Task: Build a Cost Calculator — make a generateText call, read usage, and calculate the costs based on the model pricing table.

Create a file challenge-2-2.ts:

import { generateText } from 'ai';
import { anthropic } from '@ai-sdk/anthropic';

// TODO 1: Define a PRICING table with at least 2 models
// Tip: { inputPerMillion: number, outputPerMillion: number }

// TODO 2: Implement calculateCost(usage, modelId)
// Formula: tokens / 1_000_000 * pricePerMillion

// TODO 3: Make a generateText call
// const result = await generateText({
//   model: anthropic('claude-sonnet-4-5-20250514'),
//   prompt: 'Erklaere in 3 Saetzen, was Machine Learning ist.',
// });

// TODO 4: Calculate and log the costs
// console.log('Usage:', result.usage);
// const cost = calculateCost(result.usage, 'claude-sonnet-4-5-20250514');
// console.log('Input cost:', cost.inputCost.toFixed(6), 'USD');
// console.log('Output cost:', cost.outputCost.toFixed(6), 'USD');
// console.log('Total:', cost.totalCost.toFixed(6), 'USD');

Checklist:

PRICING table with at least 2 models
calculateCost computes input and output costs separately
result.usage is correctly passed to calculateCost
Costs are logged with 6 decimal places (USD range for individual calls)

Show solution

import { generateText } from 'ai';
import { anthropic } from '@ai-sdk/anthropic';

interface ModelPricing {
  inputPerMillion: number;
  outputPerMillion: number;
}

const PRICING: Record<string, ModelPricing> = {
  'claude-sonnet-4-5-20250514': { inputPerMillion: 3.0, outputPerMillion: 15.0 },
  'gpt-4o': { inputPerMillion: 2.5, outputPerMillion: 10.0 },
};

function calculateCost(
  usage: { promptTokens: number; completionTokens: number },
  modelId: string,
): { inputCost: number; outputCost: number; totalCost: number } {
  const pricing = PRICING[modelId];
  if (!pricing) throw new Error(`Unknown model: ${modelId}`);

  const inputCost = (usage.promptTokens / 1_000_000) * pricing.inputPerMillion;
  const outputCost = (usage.completionTokens / 1_000_000) * pricing.outputPerMillion;

  return { inputCost, outputCost, totalCost: inputCost + outputCost };
}

const result = await generateText({
  model: anthropic('claude-sonnet-4-5-20250514'),
  prompt: 'Erklaere in 3 Saetzen, was Machine Learning ist.',
});

console.log('Usage:', result.usage);

const cost = calculateCost(result.usage, 'claude-sonnet-4-5-20250514');
console.log('Input cost:', cost.inputCost.toFixed(6), 'USD');
console.log('Output cost:', cost.outputCost.toFixed(6), 'USD');
console.log('Total:', cost.totalCost.toFixed(6), 'USD');

Run with:

npx tsx challenge-2-2.ts

Expected output (approximate):

Usage: { promptTokens: 20, completionTokens: 78, totalTokens: 98 }
Input cost: 0.000060 USD
Output cost: 0.001170 USD
Total: 0.001230 USD

Explanation: The function separates input and output costs because they are priced differently. With Claude Sonnet, output costs 5x more than input — so it pays to control response length (e.g. “Answer in at most 3 sentences”).

COMBINE

Task flows to selectModel to model, generateText returns result.usage, calculateCost computes cost log

Exercise: Extend the selectModel function from Level 1.2 with automatic cost tracking. Every call should log its costs.
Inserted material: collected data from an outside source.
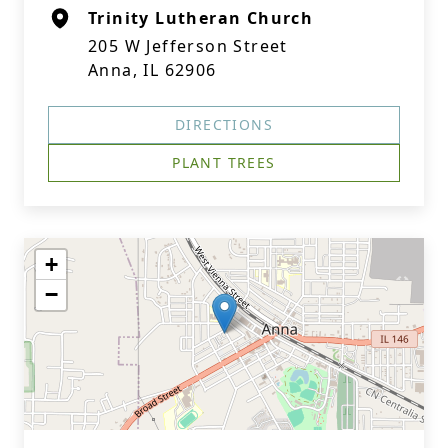
Trinity Lutheran Church
205 W Jefferson Street
Anna, IL 62906
DIRECTIONS
PLANT TREES
+
−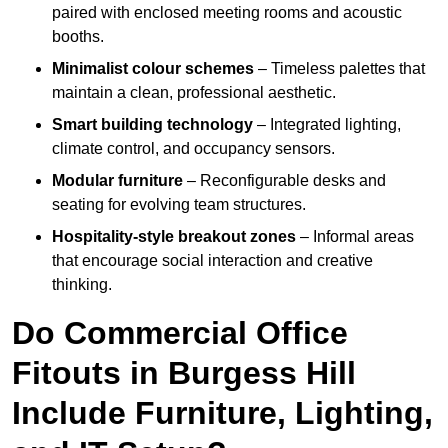
paired with enclosed meeting rooms and acoustic
booths.
Minimalist colour schemes
– Timeless palettes that
maintain a clean, professional aesthetic.
Smart building technology
– Integrated lighting,
climate control, and occupancy sensors.
Modular furniture
– Reconfigurable desks and
seating for evolving team structures.
Hospitality-style breakout zones
– Informal areas
that encourage social interaction and creative
thinking.
Do Commercial Office
Fitouts in Burgess Hill
Include Furniture, Lighting,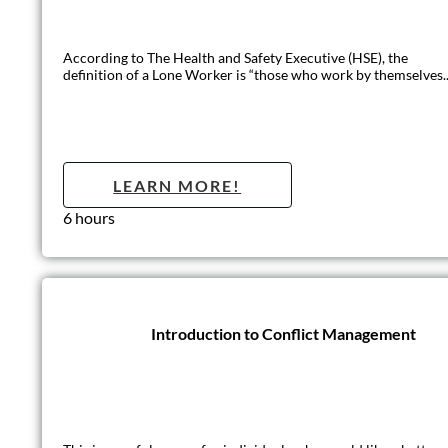
This regulated qualification is ideal for anyone who requires tra
LEARN MO
2 days (12 hours)
Conflict Mana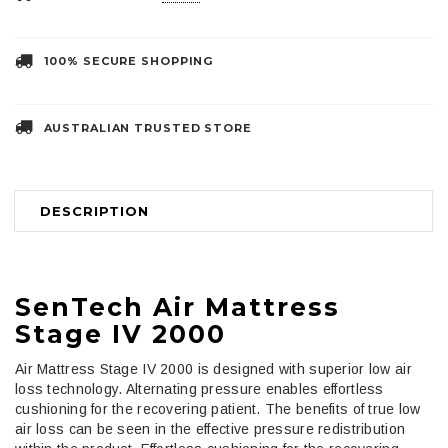
100% SECURE SHOPPING
AUSTRALIAN TRUSTED STORE
DESCRIPTION
SenTech Air Mattress
Stage IV 2000
Air Mattress Stage IV 2000 is designed with superior low air
loss technology. Alternating pressure enables effortless
cushioning for the recovering patient. The benefits of true low
air loss can be seen in the effective pressure redistribution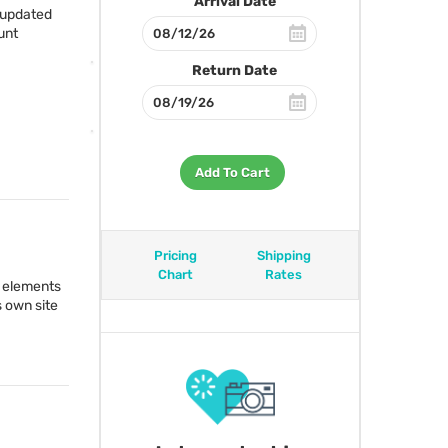
Arrival Date
 updated
unt
Return Date
Add To Cart
Pricing
Shipping
Chart
Rates
17 elements
s own site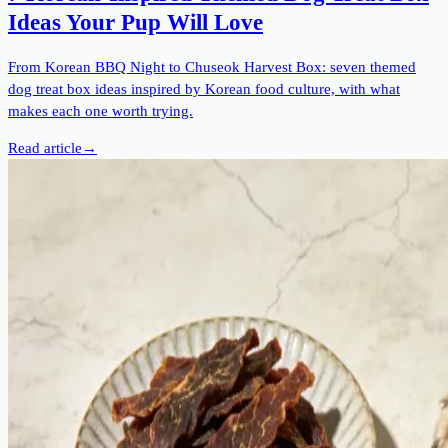
Ideas Your Pup Will Love
From Korean BBQ Night to Chuseok Harvest Box: seven themed
dog treat box ideas inspired by Korean food culture, with what
makes each one worth trying.
Read article
→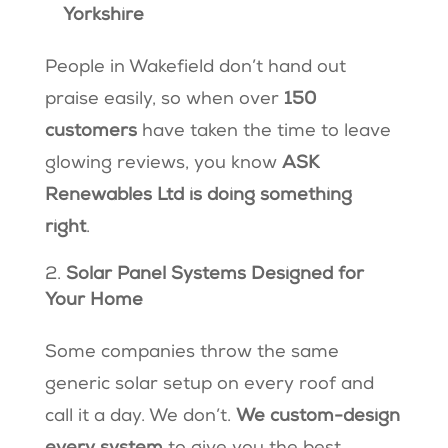
Yorkshire
People in Wakefield don’t hand out
praise easily, so when over
150
customers
have taken the time to leave
glowing reviews, you know
ASK
Renewables Ltd is doing something
right
.
Solar Panel Systems Designed for
Your Home
Some companies throw the same
generic solar setup on every roof and
call it a day. We don’t.
We custom-design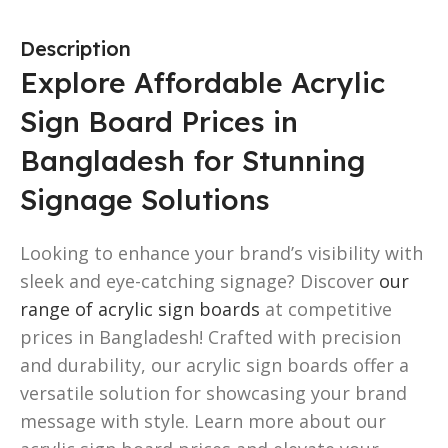
Description
Explore Affordable Acrylic
Sign Board Prices in
Bangladesh for Stunning
Signage Solutions
Looking to enhance your brand’s visibility with
sleek and eye-catching signage? Discover
our
range of acrylic sign boards
at competitive
prices in Bangladesh! Crafted with precision
and durability, our acrylic sign boards offer a
versatile solution for showcasing your brand
message with style. Learn more about our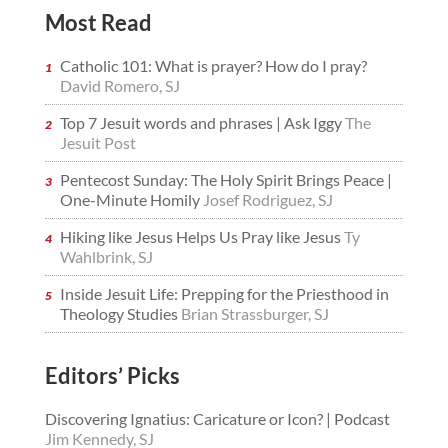
Most Read
Catholic 101: What is prayer? How do I pray?
David Romero, SJ
Top 7 Jesuit words and phrases | Ask Iggy
The
Jesuit Post
Pentecost Sunday: The Holy Spirit Brings Peace |
One-Minute Homily
Josef Rodriguez, SJ
Hiking like Jesus Helps Us Pray like Jesus
Ty
Wahlbrink, SJ
Inside Jesuit Life: Prepping for the Priesthood in
Theology Studies
Brian Strassburger, SJ
Editors’ Picks
Discovering Ignatius: Caricature or Icon? | Podcast
Jim Kennedy, SJ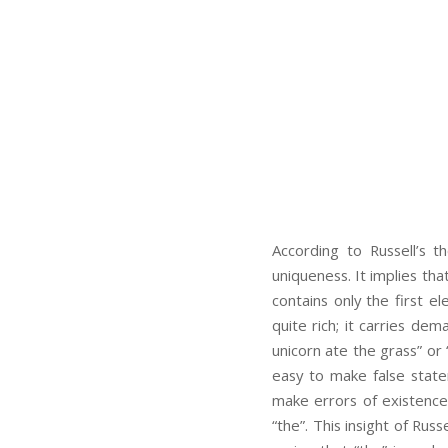
According to Russell’s 
uniqueness. It implies that
contains only the first e
quite rich; it carries de
unicorn ate the grass” or 
easy to make false state
make errors of existence 
“the”. This insight of Rus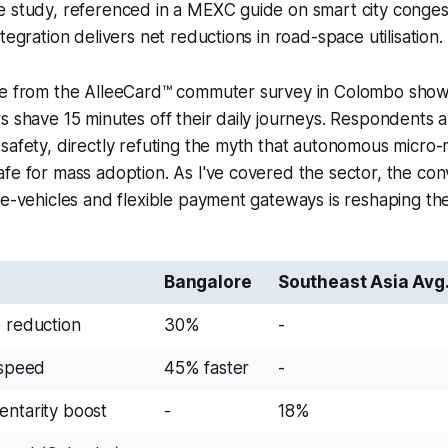
 study, referenced in a MEXC guide on smart city congest
tegration delivers net reductions in road-space utilisation.
ce from the AlleeCard™ commuter survey in Colombo sh
s shave 15 minutes off their daily journeys. Respondents 
safety, directly refuting the myth that autonomous micro-mo
fe for mass adoption. As I've covered the sector, the co
 e-vehicles and flexible payment gateways is reshaping the
Bangalore
Southeast Asia Avg
e reduction
30%
-
 speed
45% faster
-
entarity boost
-
18%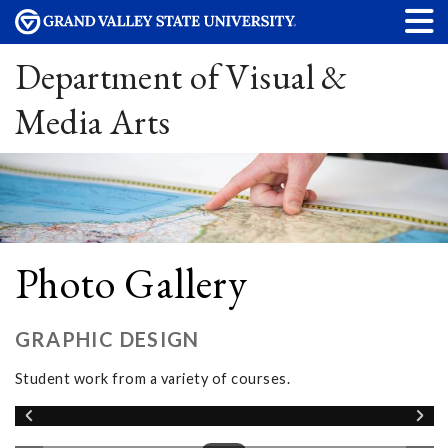
Department of Visual &
Media Arts
Photo Gallery
GRAPHIC DESIGN
Student work from a variety of courses.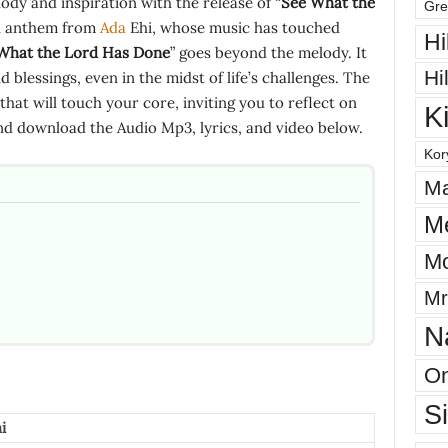
dy and inspiration with the release of “
See What the
Gre
pel anthem from
Ada
Ehi, whose music has touched
Hi
What the Lord Has Done
” goes beyond the melody. It
Hi
 blessings, even in the midst of life’s challenges. The
that will touch your core, inviting you to reflect on
K
nd download the Audio Mp3, lyrics, and video below.
Kor
Ma
M
Mo
Mr
N
On
S
i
Copy the selectModel function from your challenge-1-2.ts into the current file (or re-implement it)
Wrap the generateText call in a trackedGenerate function
After each await generateText(...), read costs from result.usage and log them
Test with different tasks — compare costs between Flash and Pro models

Optional Stretch Goal: Build session tracking that sums cumulative costs across multiple calls and outputs a summary at the end (“3 calls, 450 tokens, $0.003420 USD”).